**EXTRAIT DU TEXTE:**
━━━━━━━━━━━━━━━━

Que faire d’EDF? edit

25 janvier 2018

Audacieux mais pas téméraire, Nicolas Hulot, après avoir tenu un discours de vérité sur le nucléaire, s’en prend à EDF pour ses faibles investissements dans le renouvelable et s’interroge gravement sur l’organisation d’EDF : un groupe intégré à forte dominance nucléaire n’est-il pas conduit à négliger le renouvelable dans ses investissement et sa stratégie et à ne pas faire preuve de la diligence nécessaire pour tenir les objectifs du gouvernement en la matière ? Ne faut-il pas envisager dès lors un éclatement du groupe en activités homogènes ?
Cette interrogation n’a pas manqué de susciter chez les banquiers d’affaires une certaine fébrilité. Démanteler ce qui fut naguère la première capitalisation boursière de Paris est une affaire qu’on ne peut négliger.

Pour les banquiers d’affaires, un démantèlement permettrait d’éliminer la prime de holding, de mieux valoriser le nucléaire et d’ouvrir à la nouvelle entité la voie des financements de marché. Dans leur enthousiasme, les financiers en viennent même à évoquer les précédents vertueux d’Innogy séparé de RWE qui a permis l’élimination de la prime de holding et donc une meilleure valorisation de l’ensemble. Ces arguments repris par les analystes financiers sont peu convainquants, pour au moins trois raisons. L’Etat n’a jamais eu pour stratégie d’optimiser la valeur de ses participations publiques, la création de valeur pour l’APE ne figure pas au rang de ses premières préoccupations. Réevaluer un nucléaire aujourd’hui très décoté ne doit rien à la séparation/spécialisation envisagée et tout à une nouvelle régulation des prix de gros de l’électricité. Enfin les précédents évoqués en Allemagne ne sont guère concluants puisque les entreprises en cause ont été privées de leur activité nucléaire pour cause de fermeture et sont en attente d’indemnisation. Le bilan global de l’opération a été l’affaiblissement de l’ensemble des acteurs.

━━━━━━━━━━━━━━━━

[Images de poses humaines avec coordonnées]

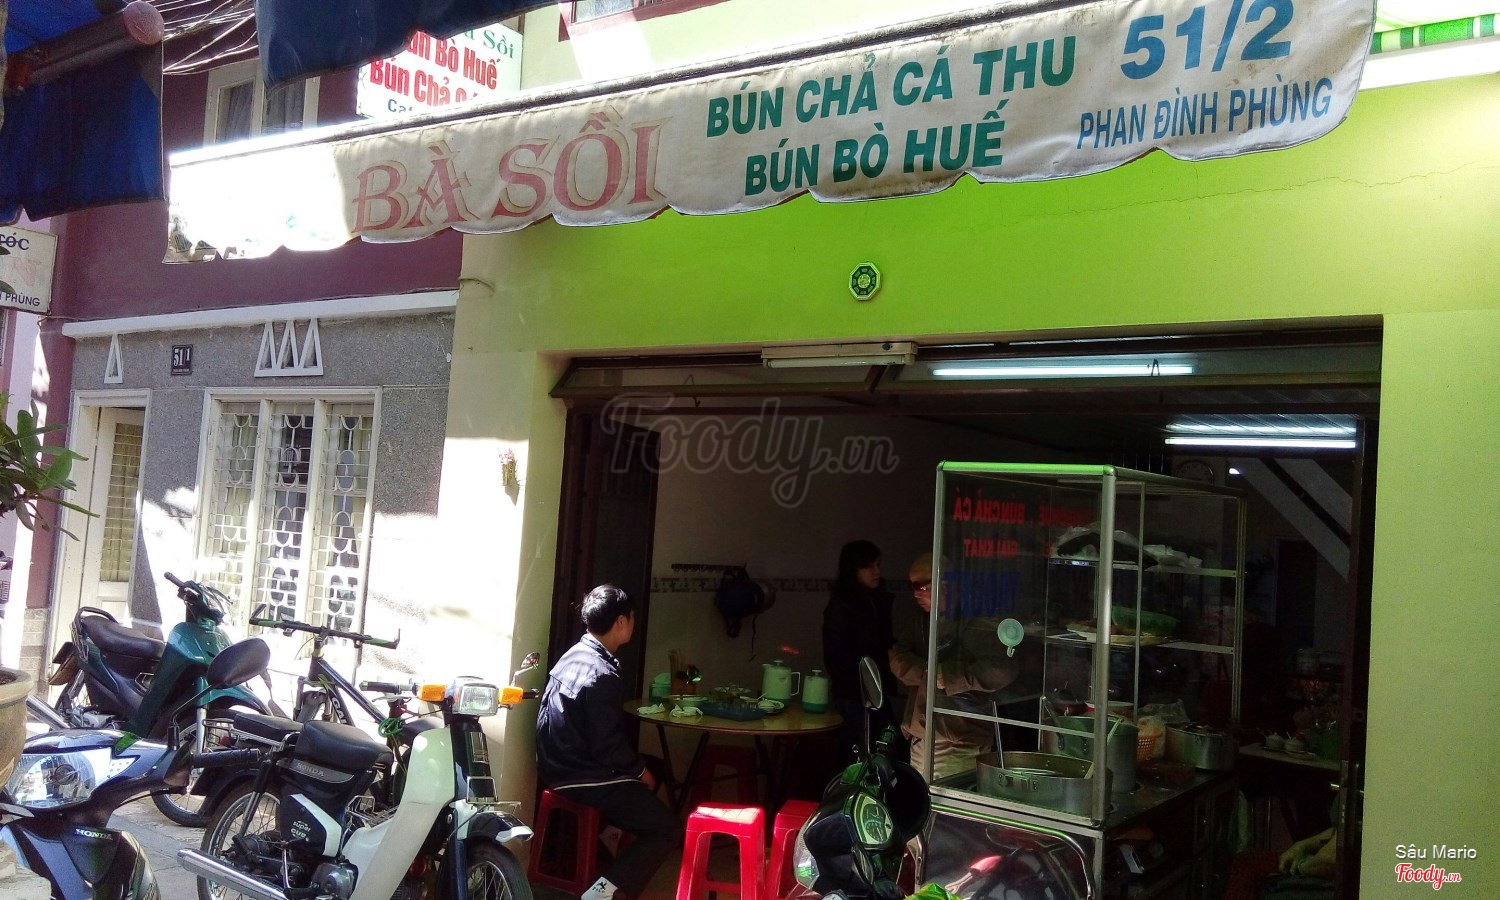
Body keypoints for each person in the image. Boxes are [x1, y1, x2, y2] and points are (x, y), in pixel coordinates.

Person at [536, 585, 680, 900]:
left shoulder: (575, 654)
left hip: (556, 764)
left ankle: (609, 836)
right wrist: (639, 771)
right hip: (582, 775)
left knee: (655, 766)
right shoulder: (601, 673)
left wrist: (641, 768)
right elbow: (607, 746)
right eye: (632, 618)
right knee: (666, 829)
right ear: (621, 622)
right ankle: (602, 894)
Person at [889, 553, 1018, 780]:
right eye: (912, 586)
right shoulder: (924, 621)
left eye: (921, 586)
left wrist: (950, 676)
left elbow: (1003, 668)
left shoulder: (975, 620)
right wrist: (929, 673)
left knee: (940, 800)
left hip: (957, 739)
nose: (916, 594)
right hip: (926, 733)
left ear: (945, 583)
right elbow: (897, 657)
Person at [822, 539, 898, 763]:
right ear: (853, 569)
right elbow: (835, 656)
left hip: (873, 691)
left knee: (882, 752)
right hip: (855, 694)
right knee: (861, 757)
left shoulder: (875, 600)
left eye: (878, 565)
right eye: (868, 566)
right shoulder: (843, 606)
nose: (876, 571)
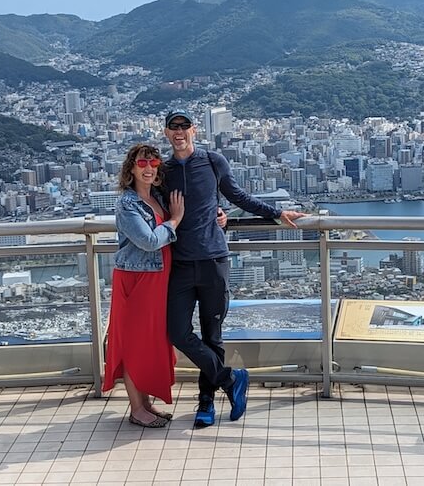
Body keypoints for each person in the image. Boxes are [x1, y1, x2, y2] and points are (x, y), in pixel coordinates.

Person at [162, 110, 308, 428]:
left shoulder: (213, 161)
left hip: (214, 259)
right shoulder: (164, 170)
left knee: (213, 336)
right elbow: (155, 210)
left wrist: (276, 212)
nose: (179, 132)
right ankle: (231, 379)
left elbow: (237, 195)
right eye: (173, 127)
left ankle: (206, 403)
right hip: (182, 264)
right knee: (176, 331)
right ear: (165, 133)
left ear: (194, 131)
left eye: (184, 126)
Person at [102, 143, 184, 428]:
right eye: (142, 163)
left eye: (153, 162)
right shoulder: (127, 203)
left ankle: (146, 404)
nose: (148, 167)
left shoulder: (155, 197)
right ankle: (137, 409)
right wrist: (173, 221)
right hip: (136, 280)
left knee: (149, 343)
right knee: (135, 344)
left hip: (156, 279)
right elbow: (148, 241)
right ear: (131, 168)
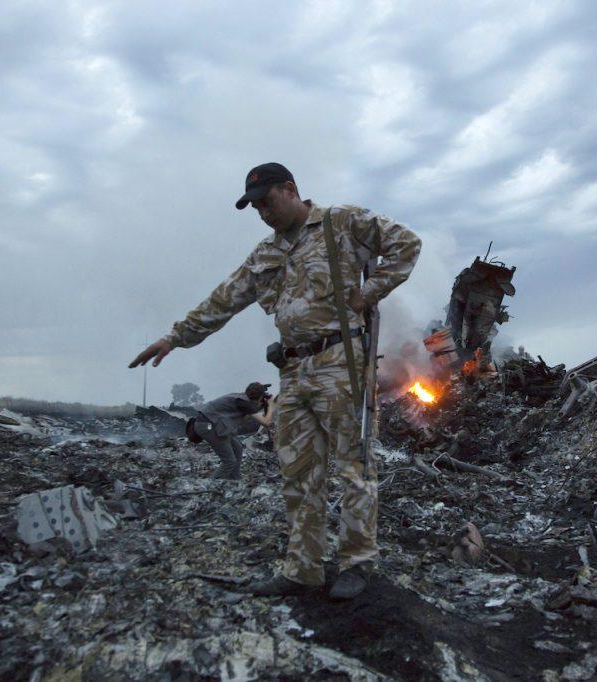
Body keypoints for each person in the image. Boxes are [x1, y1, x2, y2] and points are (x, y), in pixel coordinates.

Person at [130, 162, 421, 600]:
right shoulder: (265, 254)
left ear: (290, 190)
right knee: (299, 472)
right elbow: (224, 299)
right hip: (293, 371)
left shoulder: (342, 223)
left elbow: (406, 244)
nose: (262, 213)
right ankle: (303, 570)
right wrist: (175, 337)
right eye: (255, 208)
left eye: (267, 202)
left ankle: (358, 563)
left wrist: (371, 290)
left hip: (341, 364)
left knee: (354, 467)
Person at [185, 381, 276, 480]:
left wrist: (262, 405)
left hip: (210, 424)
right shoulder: (244, 403)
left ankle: (234, 479)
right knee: (229, 461)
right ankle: (212, 484)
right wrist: (271, 405)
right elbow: (266, 422)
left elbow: (246, 414)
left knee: (237, 448)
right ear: (258, 397)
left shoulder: (241, 399)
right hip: (208, 427)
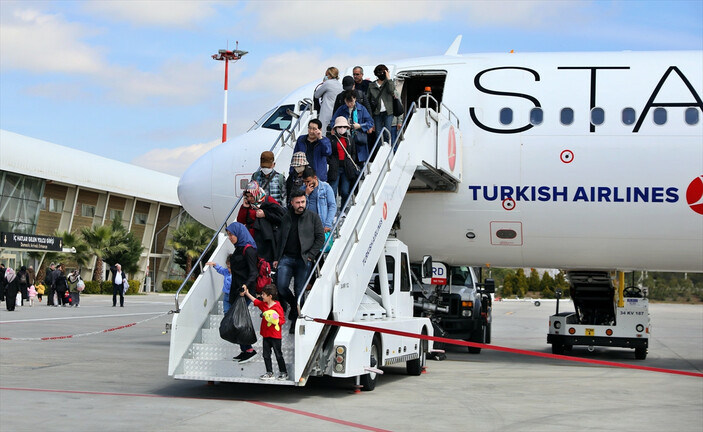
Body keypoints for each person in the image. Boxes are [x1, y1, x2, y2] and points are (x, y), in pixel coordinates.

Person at [275, 189, 325, 333]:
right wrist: (277, 258)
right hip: (286, 257)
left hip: (304, 259)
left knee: (299, 290)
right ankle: (293, 306)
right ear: (292, 203)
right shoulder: (286, 217)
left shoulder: (313, 217)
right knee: (281, 286)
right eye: (297, 202)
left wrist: (311, 255)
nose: (301, 205)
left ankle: (296, 319)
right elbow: (280, 239)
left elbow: (320, 238)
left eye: (303, 201)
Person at [225, 222, 259, 364]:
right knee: (233, 320)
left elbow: (254, 272)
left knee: (239, 320)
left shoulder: (248, 250)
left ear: (239, 234)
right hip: (235, 289)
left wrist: (246, 286)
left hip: (245, 290)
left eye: (231, 235)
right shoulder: (238, 249)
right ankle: (245, 349)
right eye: (228, 235)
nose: (230, 237)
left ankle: (249, 350)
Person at [241, 284, 288, 381]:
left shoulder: (278, 307)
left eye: (263, 294)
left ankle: (283, 372)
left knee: (278, 354)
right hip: (266, 335)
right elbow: (256, 301)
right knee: (266, 355)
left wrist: (273, 320)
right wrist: (247, 293)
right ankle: (269, 372)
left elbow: (282, 320)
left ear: (270, 296)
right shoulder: (264, 305)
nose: (262, 296)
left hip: (275, 336)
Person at [237, 180, 286, 264]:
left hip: (266, 237)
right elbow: (240, 220)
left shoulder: (267, 199)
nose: (249, 198)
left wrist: (265, 214)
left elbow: (280, 214)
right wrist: (244, 207)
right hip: (252, 238)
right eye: (247, 196)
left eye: (251, 196)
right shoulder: (248, 204)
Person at [330, 90, 374, 163]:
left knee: (359, 161)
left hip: (358, 138)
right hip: (345, 138)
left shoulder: (361, 108)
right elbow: (333, 121)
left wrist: (359, 126)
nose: (350, 104)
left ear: (355, 99)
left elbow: (370, 122)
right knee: (347, 160)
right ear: (344, 100)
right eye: (347, 102)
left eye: (352, 101)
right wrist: (337, 127)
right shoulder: (341, 109)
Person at [329, 116, 358, 208]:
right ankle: (332, 210)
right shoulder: (331, 139)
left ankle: (343, 209)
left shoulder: (350, 139)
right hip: (335, 168)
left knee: (345, 191)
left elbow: (353, 152)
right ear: (335, 128)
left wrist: (350, 161)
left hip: (347, 168)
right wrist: (331, 162)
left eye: (344, 127)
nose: (342, 129)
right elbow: (327, 153)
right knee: (332, 191)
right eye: (339, 127)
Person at [302, 167, 337, 232]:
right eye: (304, 182)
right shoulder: (303, 189)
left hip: (322, 224)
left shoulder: (326, 187)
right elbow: (300, 207)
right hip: (307, 225)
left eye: (308, 181)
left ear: (315, 178)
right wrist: (306, 195)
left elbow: (332, 206)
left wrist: (328, 224)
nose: (307, 184)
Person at [366, 64, 396, 140]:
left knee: (387, 133)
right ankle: (380, 150)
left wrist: (388, 78)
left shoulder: (388, 83)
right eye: (379, 73)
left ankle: (389, 150)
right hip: (377, 113)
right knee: (378, 134)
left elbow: (392, 90)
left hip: (388, 112)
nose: (381, 74)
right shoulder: (371, 85)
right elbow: (367, 99)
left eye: (383, 72)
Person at [313, 67, 343, 133]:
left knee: (323, 132)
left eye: (326, 75)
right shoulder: (340, 85)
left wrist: (324, 83)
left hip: (326, 112)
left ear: (329, 75)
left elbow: (316, 95)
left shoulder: (327, 83)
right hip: (336, 112)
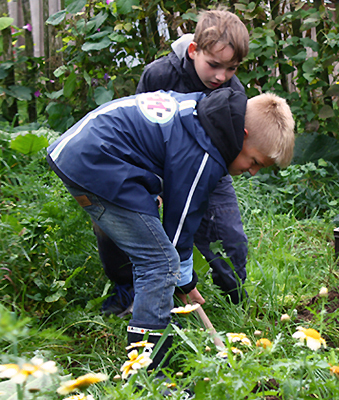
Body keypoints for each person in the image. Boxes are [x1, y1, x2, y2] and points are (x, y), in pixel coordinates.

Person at [47, 88, 295, 374]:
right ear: (244, 134)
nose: (252, 172)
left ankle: (141, 310)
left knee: (146, 240)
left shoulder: (206, 114)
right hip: (99, 161)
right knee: (160, 262)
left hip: (83, 153)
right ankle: (148, 370)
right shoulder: (205, 153)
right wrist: (184, 282)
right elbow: (180, 226)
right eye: (254, 162)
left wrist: (182, 282)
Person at [98, 8, 251, 316]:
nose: (221, 76)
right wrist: (147, 185)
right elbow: (138, 126)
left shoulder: (233, 92)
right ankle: (129, 291)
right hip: (153, 167)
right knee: (118, 227)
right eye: (214, 65)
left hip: (209, 172)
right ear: (194, 50)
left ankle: (233, 299)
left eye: (231, 69)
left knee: (229, 236)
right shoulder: (159, 75)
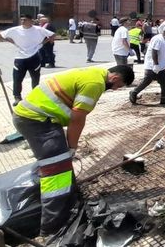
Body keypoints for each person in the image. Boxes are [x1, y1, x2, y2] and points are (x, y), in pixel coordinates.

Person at [12, 65, 134, 236]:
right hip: (37, 121)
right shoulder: (95, 83)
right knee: (56, 172)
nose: (115, 89)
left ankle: (70, 202)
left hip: (38, 118)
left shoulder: (93, 73)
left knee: (59, 164)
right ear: (115, 78)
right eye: (118, 86)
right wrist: (72, 147)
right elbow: (77, 118)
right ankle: (51, 226)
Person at [0, 14, 55, 104]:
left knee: (35, 79)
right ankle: (17, 97)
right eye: (21, 20)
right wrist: (13, 42)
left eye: (25, 20)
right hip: (20, 58)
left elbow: (52, 35)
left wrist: (42, 43)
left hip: (34, 57)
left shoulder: (38, 29)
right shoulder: (15, 29)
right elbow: (0, 35)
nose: (23, 21)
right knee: (17, 78)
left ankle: (35, 96)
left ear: (31, 21)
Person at [129, 24, 165, 105]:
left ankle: (164, 98)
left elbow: (163, 54)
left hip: (161, 66)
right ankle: (134, 92)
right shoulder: (158, 39)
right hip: (152, 66)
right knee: (146, 81)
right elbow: (154, 52)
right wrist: (156, 65)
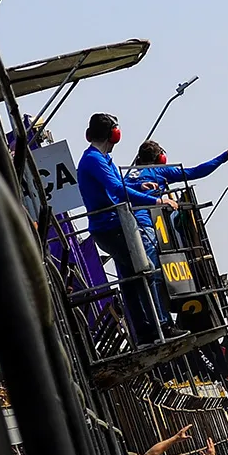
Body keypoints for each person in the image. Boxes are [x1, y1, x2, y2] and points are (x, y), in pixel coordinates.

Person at [76, 113, 188, 345]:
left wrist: (138, 185)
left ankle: (145, 333)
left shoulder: (103, 159)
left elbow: (120, 185)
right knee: (147, 271)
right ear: (114, 135)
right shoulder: (94, 160)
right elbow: (117, 190)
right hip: (110, 228)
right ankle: (163, 326)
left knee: (131, 279)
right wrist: (157, 201)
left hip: (111, 227)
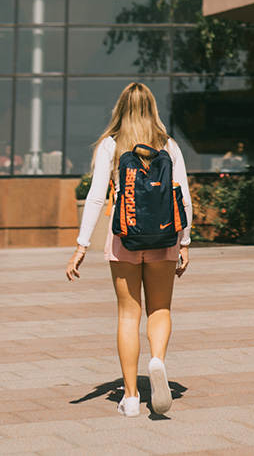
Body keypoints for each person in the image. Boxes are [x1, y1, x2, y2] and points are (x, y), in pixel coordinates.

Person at [65, 83, 192, 418]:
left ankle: (132, 397)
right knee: (160, 309)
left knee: (127, 314)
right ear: (152, 108)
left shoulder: (112, 145)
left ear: (120, 108)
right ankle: (157, 361)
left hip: (124, 238)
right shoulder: (169, 145)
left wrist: (81, 245)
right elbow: (185, 199)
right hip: (165, 238)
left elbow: (95, 198)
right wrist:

━━━━━━━━━━━━━━━━

Recopiez à l'identique le passage de l'article sur EDF qui commence aux mots "Audacieux mais pas" et s'arrête après "en activités homogènes ?".

Audacieux mais pas téméraire, Nicolas Hulot, après avoir tenu un discours de vérité sur le nucléaire, s’en prend à EDF pour ses faibles investissements dans le renouvelable et s’interroge gravement sur l’organisation d’EDF : un groupe intégré à forte dominance nucléaire n’est-il pas conduit à négliger le renouvelable dans ses investissement et sa stratégie et à ne pas faire preuve de la diligence nécessaire pour tenir les objectifs du gouvernement en la matière ? Ne faut-il pas envisager dès lors un éclatement du groupe en activités homogènes ?